*** Opening of Data extract ***

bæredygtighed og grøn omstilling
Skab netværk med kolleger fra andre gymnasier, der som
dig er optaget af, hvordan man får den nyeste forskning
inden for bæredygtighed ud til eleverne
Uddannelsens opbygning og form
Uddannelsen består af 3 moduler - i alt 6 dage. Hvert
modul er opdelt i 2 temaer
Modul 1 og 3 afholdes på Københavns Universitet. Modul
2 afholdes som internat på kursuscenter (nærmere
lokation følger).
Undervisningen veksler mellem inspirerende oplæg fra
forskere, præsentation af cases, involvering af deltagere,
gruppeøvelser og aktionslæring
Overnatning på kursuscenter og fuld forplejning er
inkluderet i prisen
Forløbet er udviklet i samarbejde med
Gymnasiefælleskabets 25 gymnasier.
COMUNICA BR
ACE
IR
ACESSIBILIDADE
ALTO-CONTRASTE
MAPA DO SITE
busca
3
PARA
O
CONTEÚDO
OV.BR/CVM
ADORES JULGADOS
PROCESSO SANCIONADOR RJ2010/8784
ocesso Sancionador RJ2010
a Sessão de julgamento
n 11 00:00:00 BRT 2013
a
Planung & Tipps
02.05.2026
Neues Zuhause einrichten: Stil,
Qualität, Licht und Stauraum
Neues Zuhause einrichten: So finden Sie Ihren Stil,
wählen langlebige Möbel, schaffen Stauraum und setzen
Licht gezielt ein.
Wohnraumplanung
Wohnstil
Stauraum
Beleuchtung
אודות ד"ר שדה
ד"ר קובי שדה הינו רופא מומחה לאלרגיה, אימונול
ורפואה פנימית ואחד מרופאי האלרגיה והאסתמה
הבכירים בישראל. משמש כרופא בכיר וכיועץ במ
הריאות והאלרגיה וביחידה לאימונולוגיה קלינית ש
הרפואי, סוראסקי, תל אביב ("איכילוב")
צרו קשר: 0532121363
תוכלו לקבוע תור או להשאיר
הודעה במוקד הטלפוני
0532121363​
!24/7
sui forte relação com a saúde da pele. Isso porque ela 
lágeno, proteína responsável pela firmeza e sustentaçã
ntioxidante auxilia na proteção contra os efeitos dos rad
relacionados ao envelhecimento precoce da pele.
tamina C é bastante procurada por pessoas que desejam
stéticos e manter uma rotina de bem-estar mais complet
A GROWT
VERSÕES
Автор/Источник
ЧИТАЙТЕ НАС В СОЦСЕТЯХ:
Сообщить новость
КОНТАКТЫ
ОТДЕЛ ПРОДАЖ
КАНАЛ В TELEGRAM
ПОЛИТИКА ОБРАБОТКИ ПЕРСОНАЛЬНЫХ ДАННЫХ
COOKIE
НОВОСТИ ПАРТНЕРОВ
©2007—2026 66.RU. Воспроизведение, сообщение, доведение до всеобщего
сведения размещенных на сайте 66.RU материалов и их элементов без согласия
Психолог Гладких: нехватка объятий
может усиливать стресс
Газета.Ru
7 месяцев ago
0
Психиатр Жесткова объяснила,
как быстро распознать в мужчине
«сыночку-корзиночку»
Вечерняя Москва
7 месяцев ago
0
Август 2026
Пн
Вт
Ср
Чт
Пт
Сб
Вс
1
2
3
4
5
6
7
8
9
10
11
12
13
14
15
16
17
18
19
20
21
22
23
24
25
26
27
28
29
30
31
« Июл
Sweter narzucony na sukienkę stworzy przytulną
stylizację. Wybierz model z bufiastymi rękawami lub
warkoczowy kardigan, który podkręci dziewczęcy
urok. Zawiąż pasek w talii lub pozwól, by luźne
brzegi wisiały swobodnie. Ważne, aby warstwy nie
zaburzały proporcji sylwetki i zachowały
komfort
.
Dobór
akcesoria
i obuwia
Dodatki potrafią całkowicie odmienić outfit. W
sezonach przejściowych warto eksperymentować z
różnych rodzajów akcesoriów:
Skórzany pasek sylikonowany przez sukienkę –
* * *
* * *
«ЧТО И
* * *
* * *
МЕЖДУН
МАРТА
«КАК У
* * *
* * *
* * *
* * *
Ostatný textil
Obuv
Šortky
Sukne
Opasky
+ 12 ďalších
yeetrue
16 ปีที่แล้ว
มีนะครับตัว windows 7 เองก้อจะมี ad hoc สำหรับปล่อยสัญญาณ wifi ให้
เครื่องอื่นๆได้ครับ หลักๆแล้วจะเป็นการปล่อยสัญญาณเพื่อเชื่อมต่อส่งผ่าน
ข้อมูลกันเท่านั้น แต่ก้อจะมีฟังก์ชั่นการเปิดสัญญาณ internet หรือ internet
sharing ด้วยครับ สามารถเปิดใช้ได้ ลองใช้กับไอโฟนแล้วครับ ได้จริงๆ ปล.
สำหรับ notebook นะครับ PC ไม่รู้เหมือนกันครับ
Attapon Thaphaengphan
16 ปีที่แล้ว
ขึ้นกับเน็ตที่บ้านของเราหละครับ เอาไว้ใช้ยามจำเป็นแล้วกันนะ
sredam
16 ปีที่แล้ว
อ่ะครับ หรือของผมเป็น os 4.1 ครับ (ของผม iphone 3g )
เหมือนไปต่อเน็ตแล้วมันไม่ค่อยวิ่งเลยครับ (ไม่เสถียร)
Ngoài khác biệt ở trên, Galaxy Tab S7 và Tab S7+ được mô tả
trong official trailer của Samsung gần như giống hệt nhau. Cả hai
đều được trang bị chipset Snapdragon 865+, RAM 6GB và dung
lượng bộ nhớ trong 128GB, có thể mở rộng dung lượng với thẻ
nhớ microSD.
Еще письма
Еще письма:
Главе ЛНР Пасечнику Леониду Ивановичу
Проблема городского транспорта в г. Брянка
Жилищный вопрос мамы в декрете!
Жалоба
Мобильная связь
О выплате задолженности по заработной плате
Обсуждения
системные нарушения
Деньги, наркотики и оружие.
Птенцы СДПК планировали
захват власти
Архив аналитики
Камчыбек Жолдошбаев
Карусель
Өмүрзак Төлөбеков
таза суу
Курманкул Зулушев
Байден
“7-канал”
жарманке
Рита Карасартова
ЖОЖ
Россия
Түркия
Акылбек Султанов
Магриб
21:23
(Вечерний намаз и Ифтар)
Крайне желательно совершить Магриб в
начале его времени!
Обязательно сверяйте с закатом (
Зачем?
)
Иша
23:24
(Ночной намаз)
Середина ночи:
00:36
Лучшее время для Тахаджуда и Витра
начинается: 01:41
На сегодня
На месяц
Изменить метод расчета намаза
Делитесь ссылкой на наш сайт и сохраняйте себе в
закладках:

*** Close of Data extract ***

What is being asked: Go through the preceding material and copy each line that has the word "pele".

Output of the task:
sui forte relação com a saúde da pele. Isso porque ela 
relacionados ao envelhecimento precoce da pele.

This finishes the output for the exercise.